With all of the problems previously mentioned such as voting paradoxes and the results of the median voter theorem, democracy is not without its problems.

Our founders may not have spoke in these terms, but they did anticipate problems. Knowing that voting can be an imprecise method of determining the will of the people and government is limited in what it can do to promote the good of the society, the things that we vote for ( at the state, local, and federal levels) should be limited. Changes should come slowly, and interpretations of our laws should be consistant.

As James Madison Stated:

"It will be of little avail to the people that the laws are made by men of their own choice, if the laws be so voluminous that they cannot be read, or so incoherent that they cannot be understood; if they be repealed or revised before they are promulgated, or undergo such incessant changes that no man who knows what the law is today can guess what is will be tomorrow."
-- James Madison, Federalist no. 62, February 27, 1788

By specifically enumerating the powers of government, the constitution provides a means for mitigating these circumstances.

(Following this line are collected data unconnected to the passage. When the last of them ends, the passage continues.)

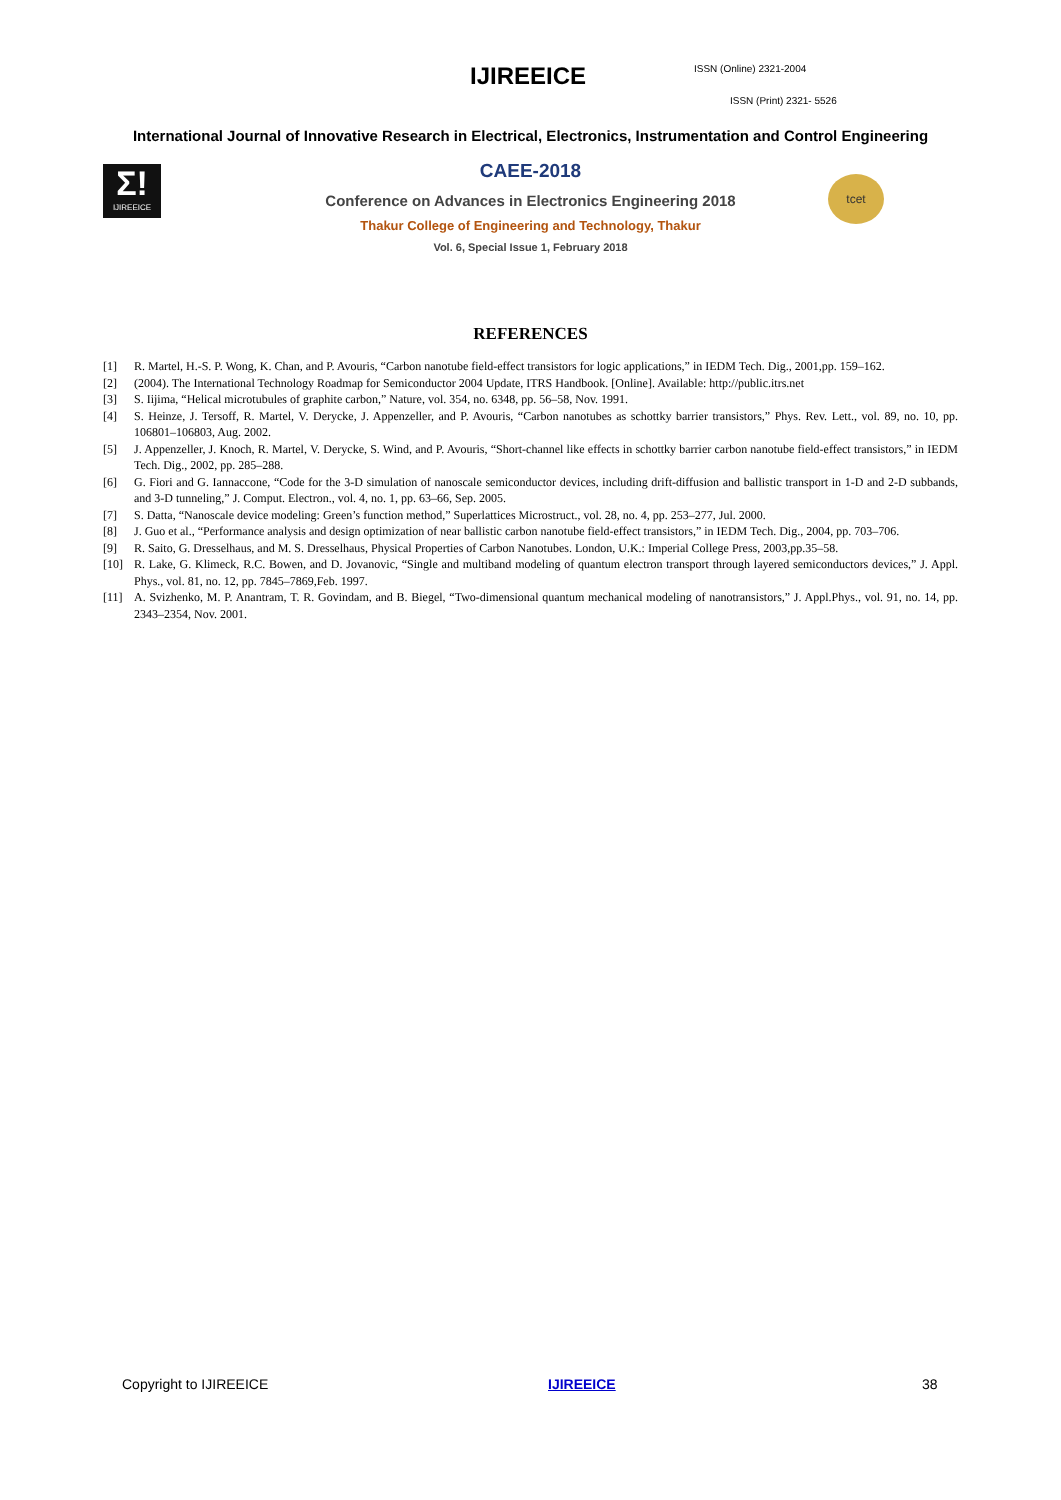IJIREEICE ISSN (Online) 2321-2004
ISSN (Print) 2321- 5526
International Journal of Innovative Research in Electrical, Electronics, Instrumentation and Control Engineering
Σ!
IJIREEICE
tcet
CAEE-2018
Conference on Advances in Electronics Engineering 2018
Thakur College of Engineering and Technology, Thakur
Vol. 6, Special Issue 1, February 2018
REFERENCES
[1] R. Martel, H.-S. P. Wong, K. Chan, and P. Avouris, “Carbon nanotube field-effect transistors for logic applications,” in IEDM Tech. Dig., 2001,pp. 159–162.
[2] (2004). The International Technology Roadmap for Semiconductor 2004 Update, ITRS Handbook. [Online]. Available: http://public.itrs.net
[3] S. Iijima, “Helical microtubules of graphite carbon,” Nature, vol. 354, no. 6348, pp. 56–58, Nov. 1991.
[4] S. Heinze, J. Tersoff, R. Martel, V. Derycke, J. Appenzeller, and P. Avouris, “Carbon nanotubes as schottky barrier transistors,” Phys. Rev. Lett., vol. 89, no. 10, pp. 106801–106803, Aug. 2002.
[5] J. Appenzeller, J. Knoch, R. Martel, V. Derycke, S. Wind, and P. Avouris, “Short-channel like effects in schottky barrier carbon nanotube field-effect transistors,” in IEDM Tech. Dig., 2002, pp. 285–288.
[6] G. Fiori and G. Iannaccone, “Code for the 3-D simulation of nanoscale semiconductor devices, including drift-diffusion and ballistic transport in 1-D and 2-D subbands, and 3-D tunneling,” J. Comput. Electron., vol. 4, no. 1, pp. 63–66, Sep. 2005.
[7] S. Datta, “Nanoscale device modeling: Green’s function method,” Superlattices Microstruct., vol. 28, no. 4, pp. 253–277, Jul. 2000.
[8] J. Guo et al., “Performance analysis and design optimization of near ballistic carbon nanotube field-effect transistors,” in IEDM Tech. Dig., 2004, pp. 703–706.
[9] R. Saito, G. Dresselhaus, and M. S. Dresselhaus, Physical Properties of Carbon Nanotubes. London, U.K.: Imperial College Press, 2003,pp.35–58.
[10] R. Lake, G. Klimeck, R.C. Bowen, and D. Jovanovic, “Single and multiband modeling of quantum electron transport through layered semiconductors devices,” J. Appl. Phys., vol. 81, no. 12, pp. 7845–7869,Feb. 1997.
[11] A. Svizhenko, M. P. Anantram, T. R. Govindam, and B. Biegel, “Two-dimensional quantum mechanical modeling of nanotransistors,” J. Appl.Phys., vol. 91, no. 14, pp. 2343–2354, Nov. 2001.
Copyright to IJIREEICE IJIREEICE 38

Once we abandon this concept, democracy becomes less effective. As Thomas Jefferson stated:

"I consider the foundation of the Constitution as laid on this ground that 'all powers not delegated to the United States, by the Constitution, nor prohibited by it to the states, are reserved to the states or to the people.' To take a single step beyond the boundaries thus specially drawn around the powers of Congress, is to take possession of a boundless field of power not longer susceptible of any definition."
-- Thomas Jefferson, Opinion on the Constitutionality of a National Bank, February 15, 1791

Public Choice Theory certainly provides a solid basis for limited government, and it is one that our founders would have agreed with.